Online advertising can benefit those willing to take the time to learn about strategies and trends in the online marketpalce. And, while it can be intimidating to launch your own online advertising campaign, know that the rules are always changing. All it takes is one great idea and a creative person to shake up the rules and start a new wave of advertising techniques!

Innovative and Low Cost Advertising

A New Book Details Marketing Ideas from Entrepreneurs

Lack of money for advertising often leads to innovative thinking for ways to market. A new book, The Risk Takers (Vanguard Press, 2010) by Renee and Don Martin profiles 16 entrepreneurs and their strategies for success including their successful marketing ideas.

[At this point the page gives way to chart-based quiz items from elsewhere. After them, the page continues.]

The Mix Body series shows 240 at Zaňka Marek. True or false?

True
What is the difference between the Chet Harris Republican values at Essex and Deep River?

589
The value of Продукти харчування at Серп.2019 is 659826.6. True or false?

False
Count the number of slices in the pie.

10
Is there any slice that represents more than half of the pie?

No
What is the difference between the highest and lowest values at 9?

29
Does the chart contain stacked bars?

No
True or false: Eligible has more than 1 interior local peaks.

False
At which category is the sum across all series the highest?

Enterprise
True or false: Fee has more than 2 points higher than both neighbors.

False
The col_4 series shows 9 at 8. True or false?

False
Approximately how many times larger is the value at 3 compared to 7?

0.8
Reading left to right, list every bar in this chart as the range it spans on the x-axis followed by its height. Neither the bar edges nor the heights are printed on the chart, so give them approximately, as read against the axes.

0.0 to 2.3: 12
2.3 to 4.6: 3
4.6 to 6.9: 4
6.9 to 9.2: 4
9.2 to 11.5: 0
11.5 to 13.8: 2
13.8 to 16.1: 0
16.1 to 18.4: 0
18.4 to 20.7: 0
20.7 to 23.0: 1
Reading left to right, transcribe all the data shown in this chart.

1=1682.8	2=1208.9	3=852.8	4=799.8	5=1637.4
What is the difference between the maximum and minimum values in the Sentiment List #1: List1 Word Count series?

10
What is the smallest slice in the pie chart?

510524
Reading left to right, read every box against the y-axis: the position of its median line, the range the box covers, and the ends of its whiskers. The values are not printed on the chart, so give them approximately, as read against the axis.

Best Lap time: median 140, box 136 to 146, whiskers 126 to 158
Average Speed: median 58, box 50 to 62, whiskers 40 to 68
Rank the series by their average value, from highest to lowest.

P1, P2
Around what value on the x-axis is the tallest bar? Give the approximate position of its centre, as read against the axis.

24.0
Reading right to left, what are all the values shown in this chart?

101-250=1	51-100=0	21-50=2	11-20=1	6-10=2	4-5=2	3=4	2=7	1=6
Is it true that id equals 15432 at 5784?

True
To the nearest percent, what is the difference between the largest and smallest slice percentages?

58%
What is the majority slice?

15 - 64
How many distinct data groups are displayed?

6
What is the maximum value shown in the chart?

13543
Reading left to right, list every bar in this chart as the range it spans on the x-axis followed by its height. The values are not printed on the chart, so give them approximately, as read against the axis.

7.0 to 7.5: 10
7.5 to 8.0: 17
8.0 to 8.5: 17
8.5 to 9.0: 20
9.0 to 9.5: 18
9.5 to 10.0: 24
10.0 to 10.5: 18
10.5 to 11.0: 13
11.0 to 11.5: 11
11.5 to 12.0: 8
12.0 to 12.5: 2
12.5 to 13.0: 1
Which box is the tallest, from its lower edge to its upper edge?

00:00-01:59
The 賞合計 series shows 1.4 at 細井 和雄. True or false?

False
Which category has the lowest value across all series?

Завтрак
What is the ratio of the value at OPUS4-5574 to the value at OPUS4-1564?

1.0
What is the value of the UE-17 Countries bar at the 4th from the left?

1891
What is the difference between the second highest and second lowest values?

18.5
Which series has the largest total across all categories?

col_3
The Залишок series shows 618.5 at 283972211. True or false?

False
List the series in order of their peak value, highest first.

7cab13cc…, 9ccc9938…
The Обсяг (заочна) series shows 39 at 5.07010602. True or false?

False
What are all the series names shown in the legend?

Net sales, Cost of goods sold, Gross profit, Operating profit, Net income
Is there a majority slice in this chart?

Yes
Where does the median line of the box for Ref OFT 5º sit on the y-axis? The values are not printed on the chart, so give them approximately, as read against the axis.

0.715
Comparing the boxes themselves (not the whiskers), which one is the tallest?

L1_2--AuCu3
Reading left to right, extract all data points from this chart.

Low or No Budget Advertising

Five of the sixteen companies include:

  • The author’s own real estate business
  • Amy’s Kitchen
  • The Geek Squad
  • John Paul Mitchell Systems
  • Kinko’s

Each of the sixteen case studies provides a look at the startup, the rise to success, and often times the sale of highly successful companies along with the challenges faced along the way. One of those challenges included no money for advertising.

Innovative Marketing

Amy’s Kitchen started their rise to fame by traveling to trade shows and making in person sales calls. The company’s products are made of organic products which sets them apart from many of the frozen food lines. The company thought the quality of the product deserved a first-hand account. As such, Amy’s Kitchen got noticed without spending large amounts of money for advertising instead opting for face-to-face meetings and promoting.

The authors quoted Robert Stephens, founder of the Geek Squad, “Advertising is a tax you pay on having an unremarkable brand, and training is a tax you pay for having an uninspired internal culture.”

Stephens developed unconventional methods of building his company’s brand through the uniform that his employees wore and with a car painted as a police car with the Geek Squad logo painted on the sides. The Geek Squad is setup after the old television series, Dragnet, and the service professionals are known as agents trying to solve a computer failure crime. Truly, this is unforgettable marketing.

Kinko’s, was founded by Paul Orfalea who had many learning disabilities and could not hold a job. He found a niche and promptly filled it. His method of advertising included selling pens and notebooks on the streets of local college campuses.

Find a Way to Promote

One important message to learn from this book is that all of the startup companies used some form of advertising and marketing. Often times it was a bit unconventional. Nonetheless it worked.

Where there is a will, there is always a way. Taking the time to find the niche can very easily be the answer to finding the way to advertise. Go to where the need is, talk directly to the target market with whatever medium will reach, and get the message to the people.